A market dive interview requires candidates to do some at-home research and to present new prospects and how they would approach them during a live presentation. More specifically, for junior roles, a market dive can lead to sourcing new quality prospects while; for senior roles, the exercise can lead to designing an acquisition strategy.
Recruiters will provide candidates with sales documentation as well as the exercise instructions beforehand. This comprehensive brief will provide accurate and relevant context to candidates to base their research. Candidates will then have to present their findings through an onsite or remote presentation.
For interviewers, a market dive is a great home assignment to review a candidate’s ability to provide data and interpretation leading to qualifying new prospects. Recruiters will also be able to assess their data collection tools and techniques as well as their ability to balance quantitative and qualitative research. Stellar candidates will distinguish themselves by showcasing great communication skills and strong work ethics in addition to sound research skills.
Here's a comprehensive check-list of a candidate’s skills that a market dive can help you assess:
- Ability to get up-to-speed on the company’s challenges by studying the documentation sent prior
- Ability to source and manipulate qualitative and quantitative data
- Ability to target the right people and understand their needs
- Ability to create creative, compelling and targeted communication to address these people
- Ability to detect market trends to target potential clients more effectively
- Ability to present the work done
Market Dive
Step 1 - Prepare your sales documentation
This documentation should gather some key information that will allow candidates to understand the market segments your company is targeting in order to be able to identify potential leads. You can use your own team’s sales documentation or put together a specific presentation - in both cases, make sure that those answer the following questions:
- What's your product's value?
- How do you segment your market?
- What defines a qualified prospect?
- What are your company's customer success stories?

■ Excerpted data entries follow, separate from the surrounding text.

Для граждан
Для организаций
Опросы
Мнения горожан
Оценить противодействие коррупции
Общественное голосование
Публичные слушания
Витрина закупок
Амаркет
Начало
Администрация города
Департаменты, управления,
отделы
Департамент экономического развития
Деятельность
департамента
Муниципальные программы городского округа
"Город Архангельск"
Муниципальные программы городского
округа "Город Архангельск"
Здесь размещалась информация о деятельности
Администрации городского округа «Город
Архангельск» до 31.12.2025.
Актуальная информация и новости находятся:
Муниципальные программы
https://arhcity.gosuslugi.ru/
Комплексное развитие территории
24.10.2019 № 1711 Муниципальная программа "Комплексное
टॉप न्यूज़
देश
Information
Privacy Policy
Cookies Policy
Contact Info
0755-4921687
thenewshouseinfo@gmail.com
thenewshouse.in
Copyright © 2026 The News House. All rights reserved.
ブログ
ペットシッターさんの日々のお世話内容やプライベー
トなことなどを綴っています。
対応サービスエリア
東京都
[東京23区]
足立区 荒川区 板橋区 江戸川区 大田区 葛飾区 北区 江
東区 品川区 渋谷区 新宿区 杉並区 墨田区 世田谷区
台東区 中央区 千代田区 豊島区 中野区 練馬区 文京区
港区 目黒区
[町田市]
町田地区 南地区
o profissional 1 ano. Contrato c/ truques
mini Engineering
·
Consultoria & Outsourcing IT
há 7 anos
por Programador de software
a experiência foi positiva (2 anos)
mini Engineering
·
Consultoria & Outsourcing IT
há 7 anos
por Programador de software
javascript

- What are the challenges your sales team is currently meeting?
- How is your sales process organized?
If the market dive involves sharing sensitive data, consider signing an NDA with candidates.
Step 2 - Prepare the exercise
Recruiters have to create an exercise that fits the role’s seniority level they’re recruiting for.

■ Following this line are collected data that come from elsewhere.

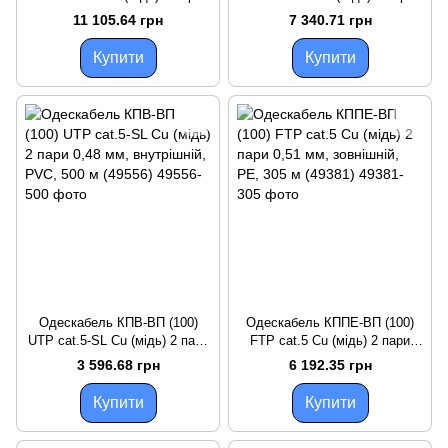
0,51 мм, зовнішній, PE, трос
0,51 мм, зовнішній, PE, 500 м
11 105.64 грн
7 340.71 грн
7*0,5 500 м (49223)
(49219)
Купити
Купити
Одескабель КПВ-ВП (100)
Одескабель КППЕ-ВП (100)
UTP cat.5-SL Cu (мідь) 2 пари
FTP cat.5 Cu (мідь) 2 пари
0,48 мм, внутрішній, PVC, 500
0,51 мм, зовнішній, PE, 305 м
3 596.68 грн
6 192.35 грн
м (49556)
(49381)
Купити
Купити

For a junior sales position, ask candidates for a list of leads with qualification data as well as their outreach strategy. Their presentation should answer two questions:
- Why are those prospects good targets? Candidates can elaborate using persona, Ideal Customer Profile, ice-breaker ideas, etc.

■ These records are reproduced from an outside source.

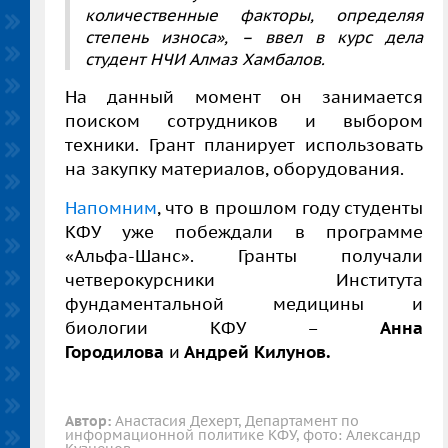
количественные факторы, определяя
степень износа», – ввел в курс дела
студент НЧИ Алмаз Хамбалов.
На данный момент он занимается
поиском сотрудников и выбором
техники. Грант планирует использовать
на закупку материалов, оборудования.
Напомним
, что в прошлом году студенты
КФУ уже побеждали в программе
«Альфа-Шанс». Гранты получали
четверокурсники Института
фундаментальной медицины и
биологии КФУ –
Анна
Городилова
и
Андрей Килунов.
Автор:
Анастасия Дехерт, Департамент по
информационной политике КФУ, фото: Александр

- What would be their outreach strategy? It could be cold calling, messaging with specific content, sending outreach batches, etc.
For a senior or leadership sales position, ask candidates to study a new customer segment. Make sure to provide details on the format and depth you’re expecting: do you want a list of leads or are you looking for ideas to adapt the sales pitch, product or sales cycle? Example: "We consider providing our services to catering companies in the WA area. What adjustments would you make to our current products and sales methods to better serve this new segment? What messaging or approach would you go for?"
It’s estimated that candidates will spend 3 hours studying your sales documentation and from 4 to 10 hours doing their research. Since it’s a paid assessment, you can expect real insights or leads from candidates, whether they get hired or not.
Step 3 - Share your sales documentation and brief to the candidate
Send your sales documentation and exercise to the candidate ahead of time. Make sure to specify the expected presentation’s format - we advise you to ask candidates to use the tools your organization uses (Notion, Google Slide, Pandadoc, etc.) instead of a traditional Powerpoint presentation, unless your organization uses Powerpoint, of course.
The more information you share beforehand, the more you will evaluate a candidate's ability to get up to speed and be autonomous. The market dive is also a good way to lower the interview evaluation workload for your team: by asking the candidate to prepare alone you’re reducing the time you’ll spend with them in person.
Consequently, paid interviews or paid assessments are a great way to incentivize candidates to spend time preparing while also remaining fair to them and acknowledging the value of their work.
Last but not least, make sure you remain available to answer potential questions from the candidate to avoid any misunderstanding about the brief.
Step 4 - During the presentation
Here's a checklist of questions to have in mind when reviewing a candidate's findings:
- Were they able to learn from the documents you sent over and reuse that knowledge in their output?
- What are the sources, tools and techniques they used for their research?
- Are they proficient with your company’s data collection tools?
- How did they analyze the data they collected? Did they show some strong deductive reasoning to make assumptions from the data? Did they think critically to effectively analyze data?
- Were they able to observe some consumer trends?
- Were they able to distinguish direct and indirect competitors to get more insights into the market?
- Did they use creative thinking to reach customers in unique ways? Were their approaches adapted?
- Did they overall do the minimum or did they go above and beyond?
A market dive is also an opportunity to review some of the candidate's soft skills:
- How clear and concise was their presentation?
- How prepared was their document? Did they use the company's colors? Was it clean and without typos?
- Were they convincing in how they communicated their findings?
- Did they show active listening skills?
- Did they show good public speaking skills?
- Did they show good interpersonal communication skills?
- Did they show strong work ethics in how they sourced their data and how they would reach out to prospects?